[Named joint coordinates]
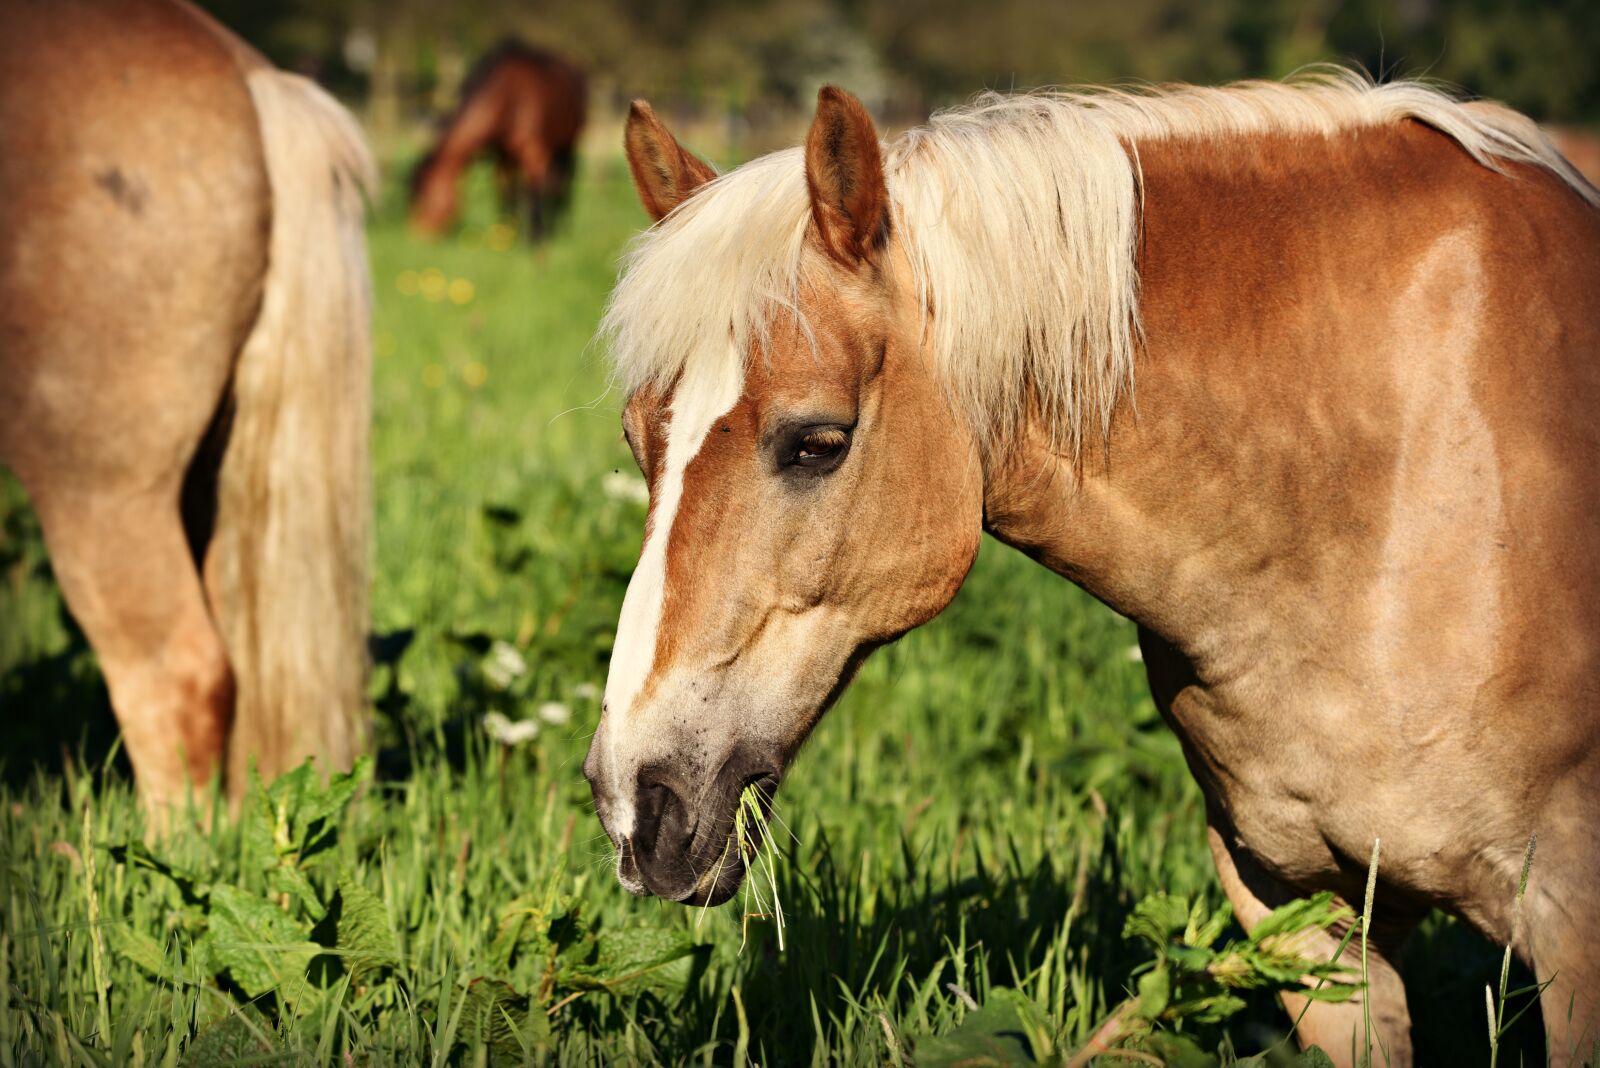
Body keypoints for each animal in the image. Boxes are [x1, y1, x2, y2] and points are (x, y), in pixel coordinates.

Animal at [409, 40, 587, 241]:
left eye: (422, 196)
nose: (417, 235)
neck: (510, 97)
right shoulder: (502, 156)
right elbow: (505, 190)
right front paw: (507, 232)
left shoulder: (534, 153)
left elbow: (533, 191)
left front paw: (535, 237)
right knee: (553, 183)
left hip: (568, 145)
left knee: (563, 183)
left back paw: (562, 228)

**What this task involves:**
Repeat each record as given. No picture belongs in the copy.

**Response to this exercise:**
Body keypoints for each animal in the image. Boxes are [x1, y1, x2, y2] and points are (x, y), in pixel coordinates.

Animal at [409, 40, 587, 241]:
left eye: (422, 196)
nose: (417, 235)
neck: (510, 97)
right shoulder: (502, 156)
right elbow: (505, 190)
right front paw: (507, 232)
left shoulder: (534, 153)
left elbow: (533, 191)
left front paw: (535, 237)
right knee: (553, 183)
left hip: (568, 145)
left knee: (563, 183)
left back paw: (562, 228)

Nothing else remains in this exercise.